The Eigen library uses complex arithmetic in the asymmetric case even if the eigenvalues happen to be real. If you only need the first eigenvalue / eigenvector, you could do power iteration or something.

Hi Jan,

It’s really really had to compute the Jordan normal form numerically, so that’s not a great route to go down. (To see this, note that the set of diagonalisable matrices is dense in the set of square matrices, so rounding error will make it hard to find non-trivial Jordan blocks even if they should be there)

Can you give the maths of what you need? The link to that book doesn’t work.

There are some tricks you can use (eg, can you write this as a generalised eigenproblem with an SPD pencil), but you need to work out the structure. For non-normal matrices, the eigenvalues aren’t necessarily a very smooth function of the matrix (it comes down to pseudospectra).

Best wishes,

Dan

Could you share a bit more about what you need the eigenvalues for? I saw that your link was to a molecular evolution textbook - if you are working on what I think you are, you may be able to use the matrix exponential function in Stan and avoid calculating the eigenvalues directly.

Hi aaronjg,
I am working with Patchclamb data from membran Proteins (Ionchannels like the HCN channel etc…)
The thing with the Matrix exponential is, that it is much slower to evaluate. For each time I have to compute the Matrix exponential. Thats bad! Though it should work.
Further more there is also the fact that Eigenvalues of the rate matrix have a physical meaning. They quantify the rate at which a disturbence out of the equilirium of the markov System decays in time…

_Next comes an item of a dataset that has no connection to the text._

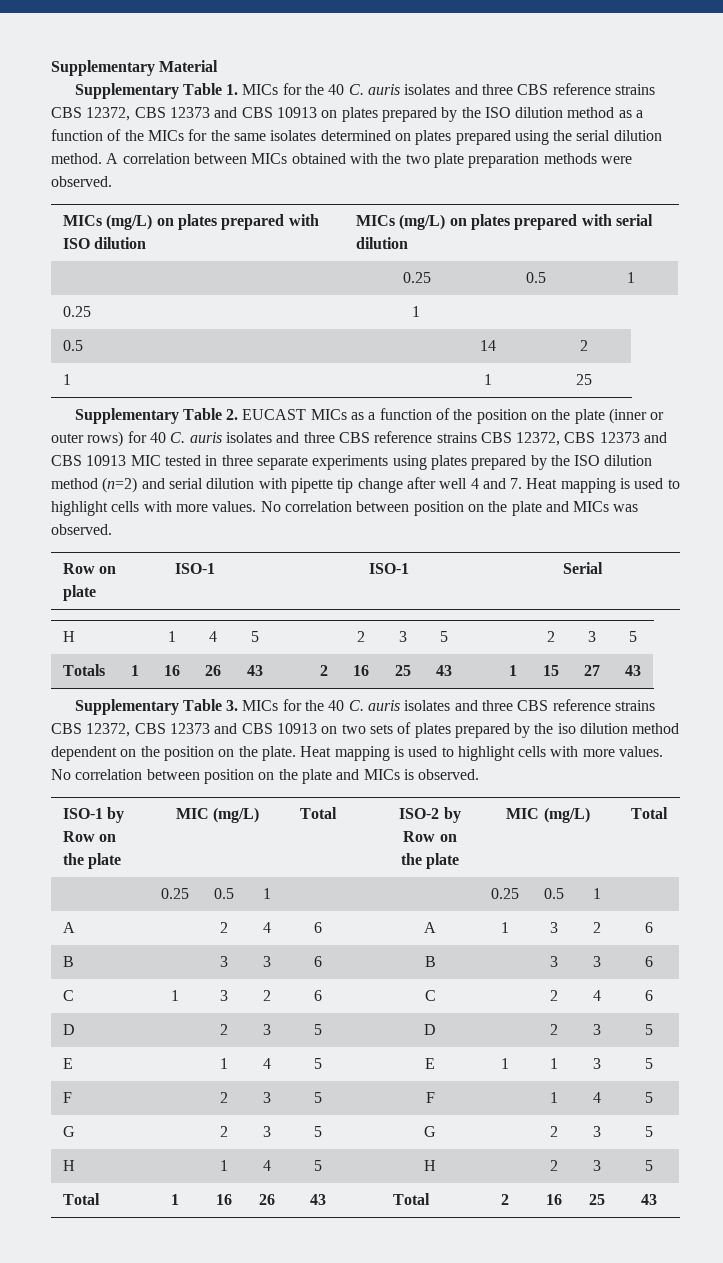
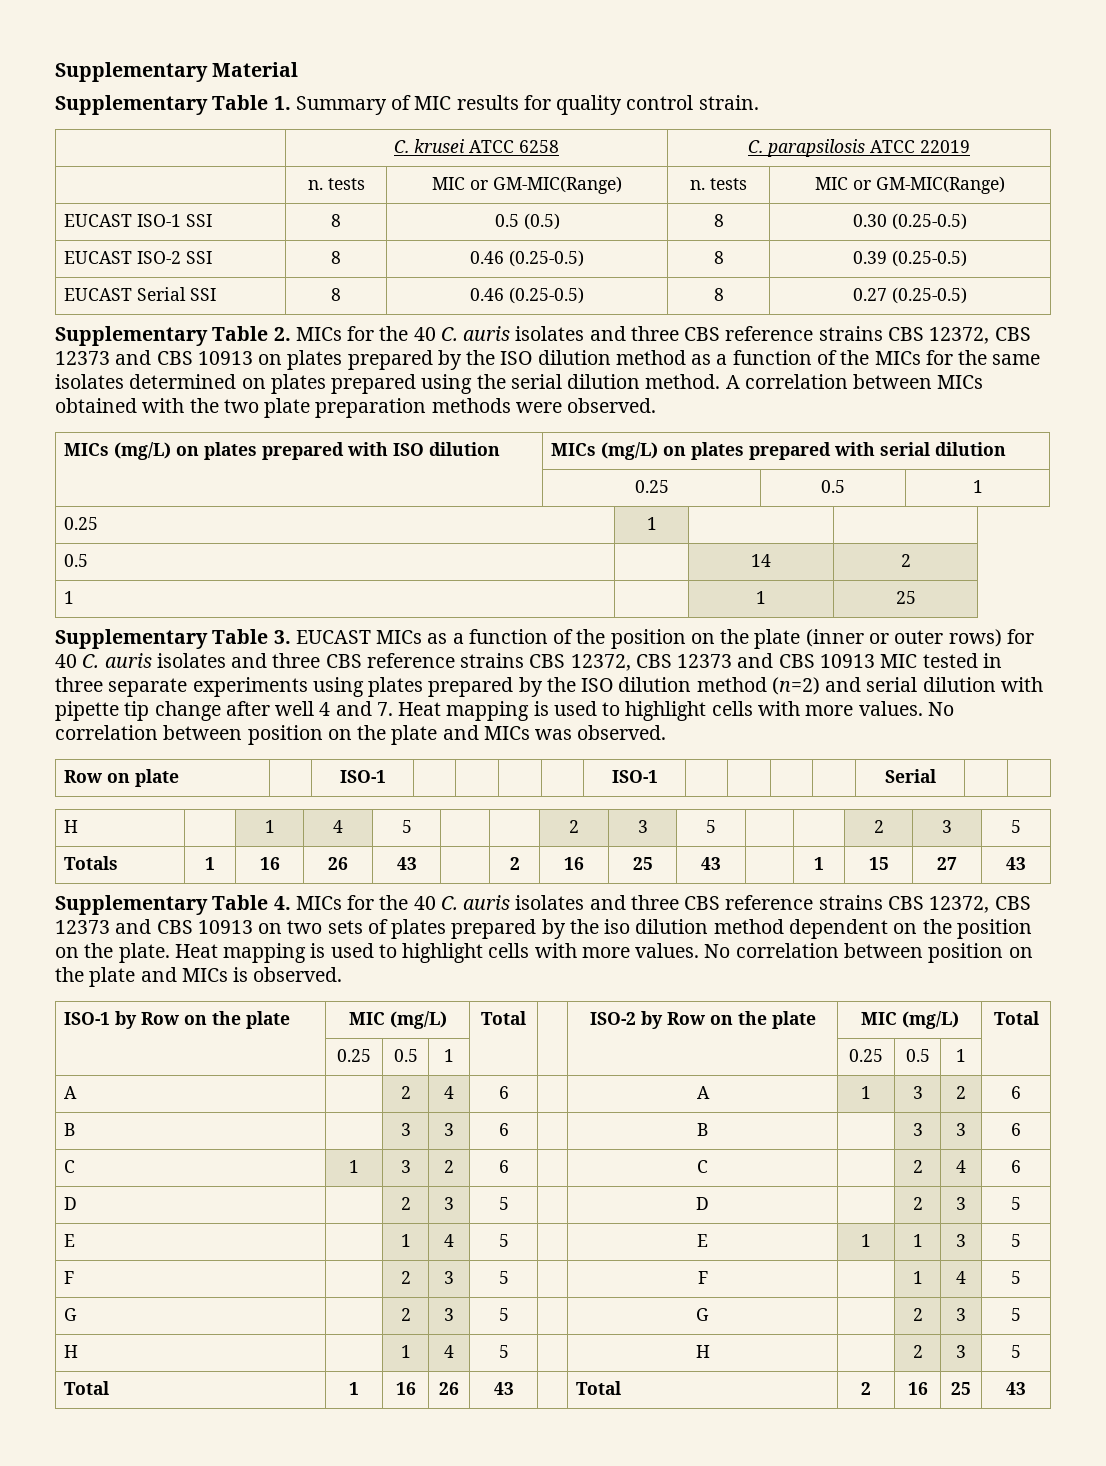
(239, 89) none -> [295,95,759,115] [394,139,559,153] [748,139,970,157] [307,178,365,190] [432,176,622,194] [690,178,747,190] [815,176,1005,194] [63,214,212,227] [331,214,341,227] [494,213,560,230] [713,214,724,227] [853,213,967,230] [63,251,212,264] [331,251,341,264] [470,250,584,267] [713,251,724,264] [853,250,967,267] [63,287,216,301] [331,288,341,301] [470,287,584,304] [713,288,724,301] [853,287,967,304] [55,326,291,346] Summary of MIC results for quality control strain. // | C. krusei ATCC 6258 | C. parapsilosis ATCC 22019 // | n. tests | MIC or GM-MIC(Range) | n. tests | MIC or GM-MIC(Range) // EUCAST ISO-1 SSI | 8 | 0.5 (0.5) | 8 | 0.30 (0.25-0.5) // EUCAST ISO-2 SSI | 8 | 0.46 (0.25-0.5) | 8 | 0.39 (0.25-0.5) // EUCAST Serial SSI | 8 | 0.46 (0.25-0.5) | 8 | 0.27 (0.25-0.5) // Supplementary Table 2.
[226,409,239,420] 2. -> [273,630,291,644] 3.
[226,700,239,711] 3. -> [273,896,291,910] 4.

To Daniel_Simpson I am trying to be a bit more precise with the mathematics I need in the next post. I just Need to read some stuff first.

Thanks alot

Jan

If the matrix exponential works, then you can extract the matrix when the sampling is complete and calculate the eigenvalues in R or Python, which should work fine unless you need to put a prior on the eigenvalues within the model.

Dear aaronjg and Daniel Simpson,
thanks for Answering almost three years ago. I finally worked with the matrix exponential and created a model for a hidden stochastic chemical Network within the Kalman filter framework
Preprint on: Model selection for hidden Markov/Kalman filter/ chemical Master equation models. But know I am coming back to this question here since I would really like to use prior information on the expected time scales (eigenvalues) of the process. Have you done something on that before is there an easier way then what SPD Pencil and Pseudo spectra…

Basically I have samples from rate matrix which by construction has real valued eigenvalues but it is not in a symmetric form. Any solutions to calculate the eigenvalues in order to put some prior on it.